In the basin of Don Silverio’s bathroom, Eve scrubbed ink from her fingertips. She’d written out the report as best she could, employing stiff, official-sounding phrasing, trying not to exaggerate the situation while also conveying alarm and urgency. She hated to think that Jay’s life hung in the balance of three scrawled notepaper sheets.

Exiting, she came down the hall, pausing at Magdaleno’s room. The boy had thrown a few items into a canvas bag—toothbrush, stuffed animal, pair of tighty-whiteys—then gotten distracted from packing. He sat cross-legged, drawing with crayons.

She surveyed the room, affection warming her chest. The floor, strewn with dirty clothes, stuffed animals, and a few secondhand-looking plastic action figures. A chair on its side, the hollow beneath the prefab desk converted to a mini-fort replete with books, blankets, and carved wooden masks. Drawings taped to the walls, soldiers and monsters and stick figures holding hands. A world apart, and yet how familiar the diorama was.

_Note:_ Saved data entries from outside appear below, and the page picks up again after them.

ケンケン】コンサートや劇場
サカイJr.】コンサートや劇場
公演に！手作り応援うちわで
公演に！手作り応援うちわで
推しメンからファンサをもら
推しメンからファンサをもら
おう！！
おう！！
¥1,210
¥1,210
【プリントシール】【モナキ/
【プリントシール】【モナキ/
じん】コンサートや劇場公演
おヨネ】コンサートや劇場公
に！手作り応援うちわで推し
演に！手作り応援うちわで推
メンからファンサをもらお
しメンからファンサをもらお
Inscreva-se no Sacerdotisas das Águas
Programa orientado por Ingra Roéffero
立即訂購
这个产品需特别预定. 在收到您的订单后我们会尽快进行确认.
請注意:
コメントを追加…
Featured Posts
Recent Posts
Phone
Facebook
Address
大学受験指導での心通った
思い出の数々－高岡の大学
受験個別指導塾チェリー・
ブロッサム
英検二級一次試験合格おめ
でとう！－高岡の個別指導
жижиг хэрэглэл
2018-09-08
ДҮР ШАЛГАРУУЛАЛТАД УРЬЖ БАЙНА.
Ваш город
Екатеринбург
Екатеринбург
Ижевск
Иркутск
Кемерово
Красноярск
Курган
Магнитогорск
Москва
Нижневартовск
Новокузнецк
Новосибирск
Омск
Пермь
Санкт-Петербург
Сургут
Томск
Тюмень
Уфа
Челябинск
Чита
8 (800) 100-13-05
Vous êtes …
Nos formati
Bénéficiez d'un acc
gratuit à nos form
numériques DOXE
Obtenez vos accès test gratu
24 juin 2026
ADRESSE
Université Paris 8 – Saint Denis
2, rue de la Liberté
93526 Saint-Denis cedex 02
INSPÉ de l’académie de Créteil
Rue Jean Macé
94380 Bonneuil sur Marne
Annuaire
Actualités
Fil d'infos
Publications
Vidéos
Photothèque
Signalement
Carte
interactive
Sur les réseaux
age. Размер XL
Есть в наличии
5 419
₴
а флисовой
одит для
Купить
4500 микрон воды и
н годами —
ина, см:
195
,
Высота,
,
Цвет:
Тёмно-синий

She thought about all those times she’d shushed Nicolas when he’d crowded her elbow with a new finger painting of Optimus Prime, a macaroni-pasted Buzz Lightyear, a tender spot where his finger
really, really
hurt. His timing impeccably bad, an interruption whenever she picked up a phone or collapsed into a chair. She’d do anything now to be there with him, to have him within reach, self-centered and irritating and disrupting her every third thought. How she’d taken his presence for granted.